Brontë: Lives and Works

Lives and Works

The Brontë sisters were daughters of Patrick Brontë (1777–1861), an Anglican clergyman of Irish birth, educated at Cambridge. In 1820 Patrick Brontë became incumbent of Haworth, West Riding of Yorkshire. The next year his wife died, and her sister, Elizabeth Branwell, came to the parsonage to care for the six Brontë children, five girls and one boy, Branwell. Maria and Elizabeth, the two oldest girls, were sent to the Cowan Bridge school for the daughters of poor clergymen. In spite of the harsh conditions there, Charlotte and Emily were also sent in 1824, but were brought home after Maria and Elizabeth contracted tuberculosis and died.

At home for the next five years, the children were left much to themselves, and they began to write about an imaginary world they had created. This escapist writing, transcribed in tiny script on small pieces of paper, continued into adulthood and is a remarkable key to the development of genius in Charlotte and Emily. In 1831, Charlotte was sent to Miss Wooler's school at Roe Head. She became a teacher there in 1835, but in 1838 she returned to Haworth. At home she found the family finances in wretched condition. Branwell—talented as a writer and painter, on whom his sisters' hopes for money and success rested—had lost three jobs and was declining into alcoholism and opium addiction.

To increase their income Charlotte and her sisters laid ill-considered plans to establish a school. In order to study languages Emily and Charlotte spent 1842 at the Pensionnat Héger in Brussels, but returned home at the death of their aunt, who had willed them her small fortune. Both girls were offered positions at the pensionnat, but only Charlotte returned in 1843. She went home the following year, because, it is thought, she was in love with M. Héger and had aroused the jealousy of Mme Héger. Mr. Brontë's failing eyesight and the rapid degeneration of Branwell made this an unhappy period at home.
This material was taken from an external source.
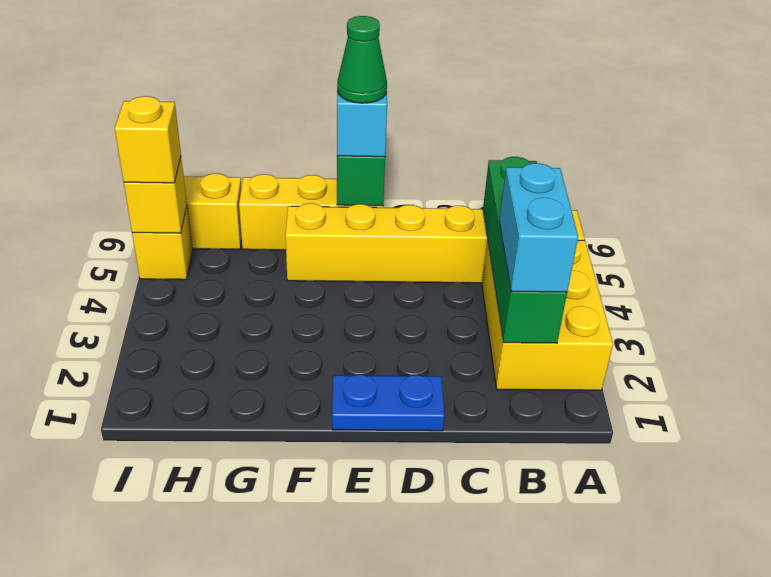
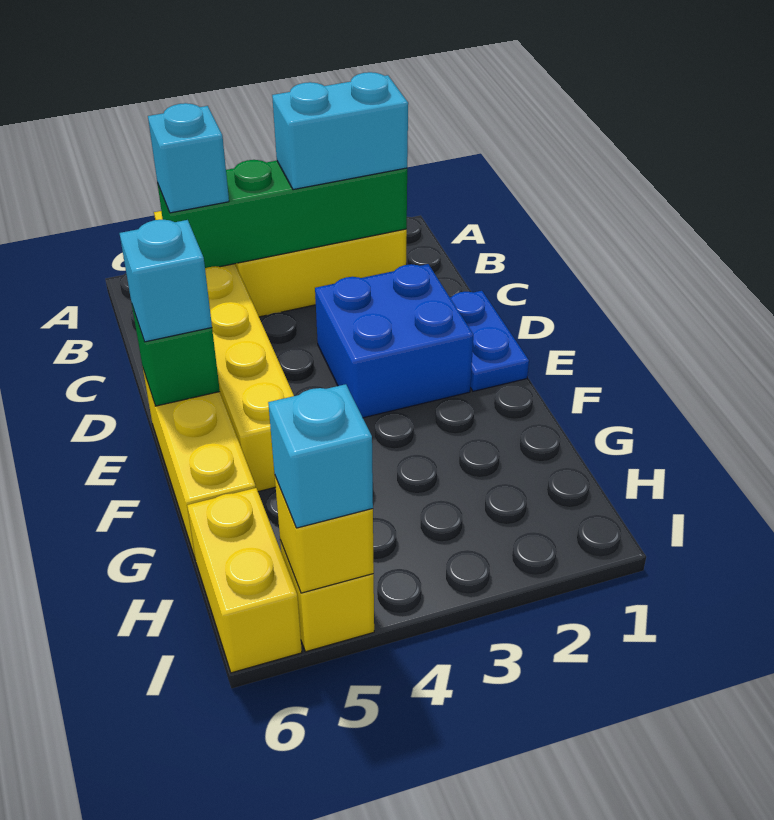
none -> cyan 1x1 brick [148,103,229,213]
none -> blue 2x2 brick [315,264,473,418]
green 1x1 cone [337,16,387,103] -> none
yellow 1x1 brick [115,96,181,183] -> cyan 1x1 brick [268,384,373,528]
When Charlotte discovered Emily's poetry in 1845, Anne revealed hers, and the next year the collected poems of the three sisters, published at their own expense, appeared under the pseudonyms Currer, Ellis, and Acton Bell. In 1847 Emily's novel Wuthering Heights and Anne's Agnes Grey were published as a set. Although the novel The Professor by Charlotte was rejected, her Jane Eyre (1847) was accepted and published with great success. The identity of the sisters as authors was at first unknown even to their publishers. It was not until after the publication of Charlotte's Shirley in 1849 that the truth was made public.

By the publication date tragedy had all but destroyed the Brontë family. In Sept., 1848, Branwell died; Emily caught cold at his funeral and, refusing all medical aid, died of tuberculosis the following December. Anne, whose Tenant of Wildfell Hall appeared in 1848, also died of tuberculosis in May, 1849. Now that the people who had occupied most of her life were gone, Charlotte began to make trips to London where she was lionized. Her Villette appeared in 1853. In 1854 she married her father's curate, Arthur Bell Nichols, with whom she seems to have been happy. She died, however, of pregnancy toxemia complicated by the Brontë susceptibility to tuberculosis, after only a year of marriage. The Professor was published posthumously in 1857.